What is expected: Can you write out, character for character, the rows between the one holding "En conclusión, las" and the one holding "Preguntas frecuentes", inclusive?
==== Data to examine ====
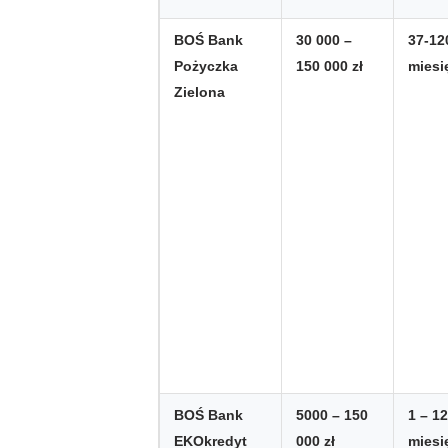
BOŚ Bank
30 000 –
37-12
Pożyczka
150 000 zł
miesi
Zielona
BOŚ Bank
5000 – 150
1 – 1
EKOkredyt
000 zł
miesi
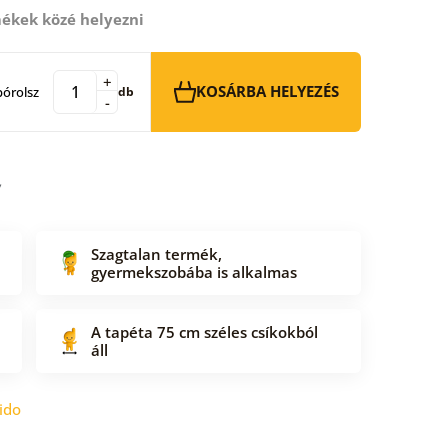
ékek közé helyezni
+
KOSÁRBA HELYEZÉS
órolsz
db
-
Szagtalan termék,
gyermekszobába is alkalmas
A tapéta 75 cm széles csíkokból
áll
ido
====
==== Data to examine ====
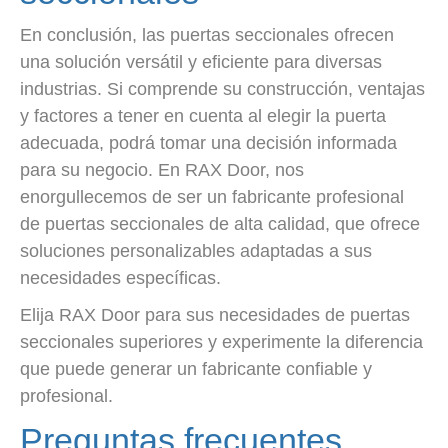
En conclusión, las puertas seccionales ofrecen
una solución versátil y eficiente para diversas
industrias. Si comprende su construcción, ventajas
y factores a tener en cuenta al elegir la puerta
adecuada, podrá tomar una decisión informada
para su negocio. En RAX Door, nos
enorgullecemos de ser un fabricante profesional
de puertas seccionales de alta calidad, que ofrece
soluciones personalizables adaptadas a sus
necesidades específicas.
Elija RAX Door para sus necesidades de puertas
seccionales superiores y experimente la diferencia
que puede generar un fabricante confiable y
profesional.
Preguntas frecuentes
====
==== Data to examine ====
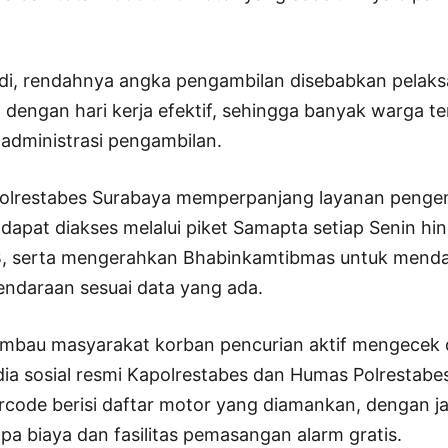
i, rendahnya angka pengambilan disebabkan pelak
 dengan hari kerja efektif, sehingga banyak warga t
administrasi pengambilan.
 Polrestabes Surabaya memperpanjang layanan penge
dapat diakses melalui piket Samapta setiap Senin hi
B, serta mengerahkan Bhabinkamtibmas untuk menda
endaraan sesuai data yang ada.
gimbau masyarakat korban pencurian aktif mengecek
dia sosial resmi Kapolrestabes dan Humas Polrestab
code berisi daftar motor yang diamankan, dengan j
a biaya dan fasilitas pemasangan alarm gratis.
====
Task solution:
En conclusión, las puertas seccionales ofrecen
una solución versátil y eficiente para diversas
industrias. Si comprende su construcción, ventajas
y factores a tener en cuenta al elegir la puerta
adecuada, podrá tomar una decisión informada
para su negocio. En RAX Door, nos
enorgullecemos de ser un fabricante profesional
de puertas seccionales de alta calidad, que ofrece
soluciones personalizables adaptadas a sus
necesidades específicas.
Elija RAX Door para sus necesidades de puertas
seccionales superiores y experimente la diferencia
que puede generar un fabricante confiable y
profesional.
Preguntas frecuentes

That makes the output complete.